For plant-based recipes, beans are always a great option for protein and iron! Dark green leafy vegetables, like spanich, are great sources of iron. Quinoa is also a great choice for protein. Quinoa is eaten like a grain but it is a plant that is a complete protein! Swap rice with quinoa for an extra protein boost.

Try some of these recipes:

Hello, I was recently diagnosed with pre-diabetes where i am at a 5.7 H which is how bad I am. What would you recommend for how much carbs I need to look at?

Thanks for your question! Unfortunately, I can't answer medical questions over the internet. It's best to talk to your healthcare provider about your specific dietary needs based on your medical history. You can ask your doctor for a referral to meet with a registered dietitian (RD) to come up with a plan together.

You might find it helpful to read these pages on preventing diabetes and eating a healthy diet:

I have too much phosphorus in my body, but need to keep my calcium at the low end of the range. Can you tell me how to lower my phosphorus intake without compromising my calcium level? I have parathyroid issues.

Thanks for your question. Unfortunately, I cannot answer medical questions about exisiting conditions over the internet. I recommend that you talk to your healthcare provider. You can ask for a referral to a registered dietitian (RD) who can help you come up with a plan for your diet based on your medical history and any medications you may be taking.

I wish you the best!

Would you please explain about arsenic in brown rice, and how to cook the rice to reduce arsenic levels? Thank you, Jennifer

Hi Jennifer,

Arsenic is naturally found in the earth's crust, so it's in our soil and water. It has also be introduced into the environemtn through the use of pesticides and poultry fertilizer. Rice tends to absorb arsenic more than many other plants that we eat.
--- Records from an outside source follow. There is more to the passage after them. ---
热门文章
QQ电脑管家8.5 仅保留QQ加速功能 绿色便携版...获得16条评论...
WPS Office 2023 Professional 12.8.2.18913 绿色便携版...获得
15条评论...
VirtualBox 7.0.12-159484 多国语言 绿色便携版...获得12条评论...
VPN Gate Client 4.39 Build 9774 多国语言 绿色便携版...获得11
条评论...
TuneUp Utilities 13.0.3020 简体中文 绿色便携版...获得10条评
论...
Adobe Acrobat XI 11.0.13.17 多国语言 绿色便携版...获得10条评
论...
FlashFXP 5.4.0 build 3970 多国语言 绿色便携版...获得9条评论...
Arsenic levels are higher in brown rice than in white rice because arsenic accumulates in the grain's outer layers. Those layers are removed to make white rice. However, brown rice has more nutrients so it's still the best choice for a healthy diet.

What does "gluten-free" mean?

Gluten is a type of protein found in wheat, rye and barley. "Gluten-free" means the food product has no gluten in it. Many foods are naturally gluten free; such as beans, fruit, vegetable, rice, quinoa, meat, eggs and most dairy. A gluten free diet is primarily used to treat Celiac Disease, a very serious condition where the ingestion of gluten severely damages the small intestines. Without a diagnosis of Celiac Disease or gluten sensitivity, there is no clinical reason to follow a gluten free diet.
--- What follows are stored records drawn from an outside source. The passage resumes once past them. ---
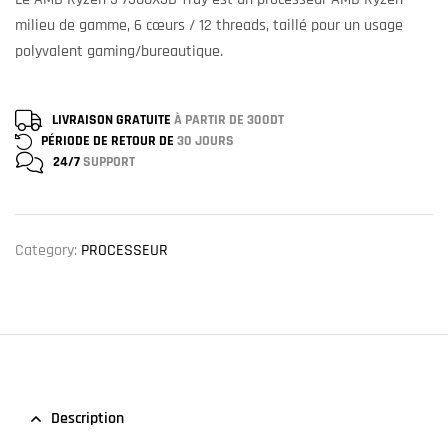
milieu de gamme, 6 cœurs / 12 threads, taillé pour un usage
polyvalent gaming/bureautique.
LIVRAISON GRATUITE
À PARTIR DE 300DT
PÉRIODE DE RETOUR DE
30 JOURS
24/7
SUPPORT
Category:
PROCESSEUR
Description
Infused delicious flavored water: Add cucumbers, lemon slices, strawberries, basil, mint, etc., then steep in refrigerator. Delicious! Do these additions bring any nutritional value?

You're right, infused waters do taste delicious! Infused water is a great alternative to sugary beverages, such as juice and soda. Water is a crucial component of our diet and helps to maintain cell function and metabolism. Although the infused waters taste great and bring variety, they have little added nutrition. You may get a few extra water soluble vitamins from the fruit and herbs added (such as Vitamin C and B vitamins), but it will be minimal.

How do I increase my potassium?

Potassium is a very important mineral in the body that helps to maintain normal body functions.  Potassium helps to regulate blood pressure, maintain bone density and transmit electrical activity between cells allowing muscles to contract.  Eating a diet high in fruits and vegetables can help you maintain your potassium levels.  Potassium supplementation should not be used without the oversight by your doctor.  Excess potassium intake can result kidney injury, muscle weakness and cardiac arrest.